* _WHAT YOU WILL DO_:
Print, with no pictures, the exact lines that run from the one containing "Shoved Anthony Fauci Into a" through the last line of the material below, both ends included.

* _DATA EXTRACT_:
=== Begin Enclosure ===

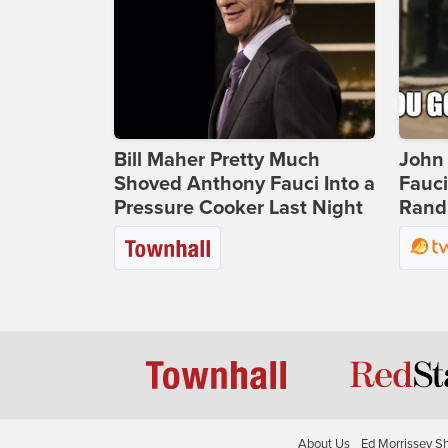
Bill Maher Pretty Much
John 
Shoved Anthony Fauci Into a
Fauc
Pressure Cooker Last Night
Rand 
About Us
Ed Morrissey S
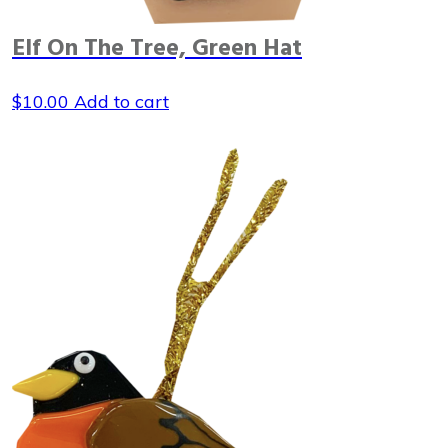
Elf On The Tree, Green Hat
$
10.00
Add to cart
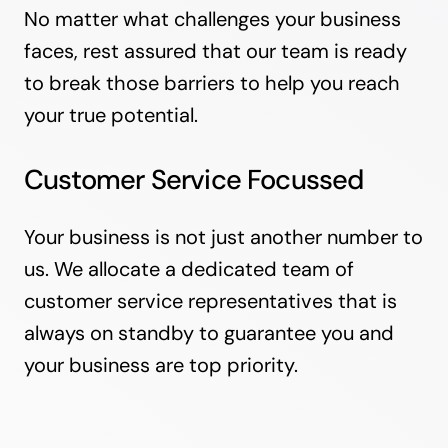
No matter what challenges your business
faces, rest assured that our team is ready
to break those barriers to help you reach
your true potential.
Customer Service Focussed
Your business is not just another number to
us. We allocate a dedicated team of
customer service representatives that is
always on standby to guarantee you and
your business are top priority.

=== End Enclosure ===

* _ANSWER FOR THE TASK_:
Shoved Anthony Fauci Into a
Fauc
Pressure Cooker Last Night
Rand 
About Us
Ed Morrissey S
Elf On The Tree, Green Hat
$
10.00
Add to cart
No matter what challenges your business
faces, rest assured that our team is ready
to break those barriers to help you reach
your true potential.
Customer Service Focussed
Your business is not just another number to
us. We allocate a dedicated team of
customer service representatives that is
always on standby to guarantee you and
your business are top priority.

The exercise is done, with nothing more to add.